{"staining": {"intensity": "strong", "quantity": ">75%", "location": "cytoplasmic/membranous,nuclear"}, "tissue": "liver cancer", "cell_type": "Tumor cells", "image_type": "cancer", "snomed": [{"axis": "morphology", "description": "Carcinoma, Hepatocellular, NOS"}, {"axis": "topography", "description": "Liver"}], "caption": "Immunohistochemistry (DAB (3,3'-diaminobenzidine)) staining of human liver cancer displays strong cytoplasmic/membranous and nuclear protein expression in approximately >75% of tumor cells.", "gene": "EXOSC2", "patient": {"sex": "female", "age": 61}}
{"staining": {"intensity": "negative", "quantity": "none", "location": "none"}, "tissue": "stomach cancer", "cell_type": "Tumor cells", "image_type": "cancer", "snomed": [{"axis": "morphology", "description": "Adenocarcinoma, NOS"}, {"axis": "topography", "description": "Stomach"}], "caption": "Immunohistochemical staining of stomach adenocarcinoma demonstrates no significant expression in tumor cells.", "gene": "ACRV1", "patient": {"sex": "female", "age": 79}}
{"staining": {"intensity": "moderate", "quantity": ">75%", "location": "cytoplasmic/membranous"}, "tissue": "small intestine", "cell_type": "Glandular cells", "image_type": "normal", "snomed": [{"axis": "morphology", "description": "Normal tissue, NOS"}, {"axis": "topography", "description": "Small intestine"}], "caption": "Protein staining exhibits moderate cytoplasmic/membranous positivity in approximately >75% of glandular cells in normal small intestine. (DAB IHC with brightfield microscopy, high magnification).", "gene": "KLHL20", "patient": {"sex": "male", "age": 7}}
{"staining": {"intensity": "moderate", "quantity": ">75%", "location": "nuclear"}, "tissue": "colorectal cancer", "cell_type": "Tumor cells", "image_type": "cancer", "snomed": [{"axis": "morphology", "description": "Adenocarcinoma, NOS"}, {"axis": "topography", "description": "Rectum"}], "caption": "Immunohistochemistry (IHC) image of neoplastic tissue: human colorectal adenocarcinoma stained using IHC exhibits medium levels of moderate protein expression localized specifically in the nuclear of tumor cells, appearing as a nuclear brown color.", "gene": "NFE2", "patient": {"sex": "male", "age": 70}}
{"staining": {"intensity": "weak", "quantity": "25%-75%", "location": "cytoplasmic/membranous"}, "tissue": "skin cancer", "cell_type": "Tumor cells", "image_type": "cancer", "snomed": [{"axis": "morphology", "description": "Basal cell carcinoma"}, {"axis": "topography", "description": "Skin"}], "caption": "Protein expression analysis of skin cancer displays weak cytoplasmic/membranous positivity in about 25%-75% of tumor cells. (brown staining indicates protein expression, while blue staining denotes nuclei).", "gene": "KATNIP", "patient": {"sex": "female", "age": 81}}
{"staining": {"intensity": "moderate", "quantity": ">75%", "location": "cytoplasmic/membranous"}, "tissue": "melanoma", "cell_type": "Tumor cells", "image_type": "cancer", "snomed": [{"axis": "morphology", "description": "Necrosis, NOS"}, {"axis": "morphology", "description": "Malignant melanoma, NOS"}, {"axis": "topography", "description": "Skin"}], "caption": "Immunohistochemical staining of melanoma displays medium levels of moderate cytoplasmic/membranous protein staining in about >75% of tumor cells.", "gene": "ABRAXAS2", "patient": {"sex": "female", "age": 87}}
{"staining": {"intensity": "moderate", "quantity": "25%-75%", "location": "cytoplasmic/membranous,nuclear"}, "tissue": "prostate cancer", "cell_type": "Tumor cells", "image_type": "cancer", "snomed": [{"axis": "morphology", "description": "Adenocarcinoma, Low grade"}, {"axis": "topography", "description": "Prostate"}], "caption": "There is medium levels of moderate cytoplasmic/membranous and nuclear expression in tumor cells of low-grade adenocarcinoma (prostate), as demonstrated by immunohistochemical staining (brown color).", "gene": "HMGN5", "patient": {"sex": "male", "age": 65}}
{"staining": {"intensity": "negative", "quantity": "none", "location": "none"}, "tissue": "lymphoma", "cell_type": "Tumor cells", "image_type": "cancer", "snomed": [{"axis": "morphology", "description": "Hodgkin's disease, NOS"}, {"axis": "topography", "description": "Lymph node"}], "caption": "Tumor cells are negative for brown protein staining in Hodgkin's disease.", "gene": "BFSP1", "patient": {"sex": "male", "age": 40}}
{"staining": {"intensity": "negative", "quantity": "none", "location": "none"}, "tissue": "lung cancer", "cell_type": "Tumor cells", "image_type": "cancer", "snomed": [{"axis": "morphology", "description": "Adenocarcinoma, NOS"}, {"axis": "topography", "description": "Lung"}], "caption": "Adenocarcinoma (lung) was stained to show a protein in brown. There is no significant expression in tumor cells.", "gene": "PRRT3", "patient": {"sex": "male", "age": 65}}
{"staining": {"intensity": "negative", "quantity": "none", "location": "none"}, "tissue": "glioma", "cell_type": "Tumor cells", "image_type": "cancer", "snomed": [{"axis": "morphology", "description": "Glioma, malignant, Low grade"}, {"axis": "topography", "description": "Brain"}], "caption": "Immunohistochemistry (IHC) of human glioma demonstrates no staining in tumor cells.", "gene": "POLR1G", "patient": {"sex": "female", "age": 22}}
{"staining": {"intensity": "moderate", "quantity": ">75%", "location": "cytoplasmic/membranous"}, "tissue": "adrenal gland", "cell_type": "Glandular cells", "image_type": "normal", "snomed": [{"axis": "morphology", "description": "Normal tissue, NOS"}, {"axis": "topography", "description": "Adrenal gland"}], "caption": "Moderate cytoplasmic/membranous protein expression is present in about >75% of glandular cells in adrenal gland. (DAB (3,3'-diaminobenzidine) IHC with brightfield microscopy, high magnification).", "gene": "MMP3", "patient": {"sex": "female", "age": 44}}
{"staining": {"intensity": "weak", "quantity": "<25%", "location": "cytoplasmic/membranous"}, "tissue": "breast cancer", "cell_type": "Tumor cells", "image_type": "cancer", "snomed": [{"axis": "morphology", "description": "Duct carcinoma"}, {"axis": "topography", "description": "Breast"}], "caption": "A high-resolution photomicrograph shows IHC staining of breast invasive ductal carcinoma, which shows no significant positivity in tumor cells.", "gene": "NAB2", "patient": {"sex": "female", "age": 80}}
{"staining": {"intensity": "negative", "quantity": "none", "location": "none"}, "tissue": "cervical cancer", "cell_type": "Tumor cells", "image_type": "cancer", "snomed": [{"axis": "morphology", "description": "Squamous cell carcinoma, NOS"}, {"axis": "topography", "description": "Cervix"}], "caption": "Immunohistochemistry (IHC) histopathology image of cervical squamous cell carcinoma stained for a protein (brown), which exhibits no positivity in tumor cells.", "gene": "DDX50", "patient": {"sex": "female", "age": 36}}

- Activity -
Scan the records above for the lines holding "staining of melanoma" and "is medium levels". Transcribe those two and every line between them word for word, and no others.

- Answer space -
{"staining": {"intensity": "moderate", "quantity": ">75%", "location": "cytoplasmic/membranous"}, "tissue": "melanoma", "cell_type": "Tumor cells", "image_type": "cancer", "snomed": [{"axis": "morphology", "description": "Necrosis, NOS"}, {"axis": "morphology", "description": "Malignant melanoma, NOS"}, {"axis": "topography", "description": "Skin"}], "caption": "Immunohistochemical staining of melanoma displays medium levels of moderate cytoplasmic/membranous protein staining in about >75% of tumor cells.", "gene": "ABRAXAS2", "patient": {"sex": "female", "age": 87}}
{"staining": {"intensity": "moderate", "quantity": "25%-75%", "location": "cytoplasmic/membranous,nuclear"}, "tissue": "prostate cancer", "cell_type": "Tumor cells", "image_type": "cancer", "snomed": [{"axis": "morphology", "description": "Adenocarcinoma, Low grade"}, {"axis": "topography", "description": "Prostate"}], "caption": "There is medium levels of moderate cytoplasmic/membranous and nuclear expression in tumor cells of low-grade adenocarcinoma (prostate), as demonstrated by immunohistochemical staining (brown color).", "gene": "HMGN5", "patient": {"sex": "male", "age": 65}}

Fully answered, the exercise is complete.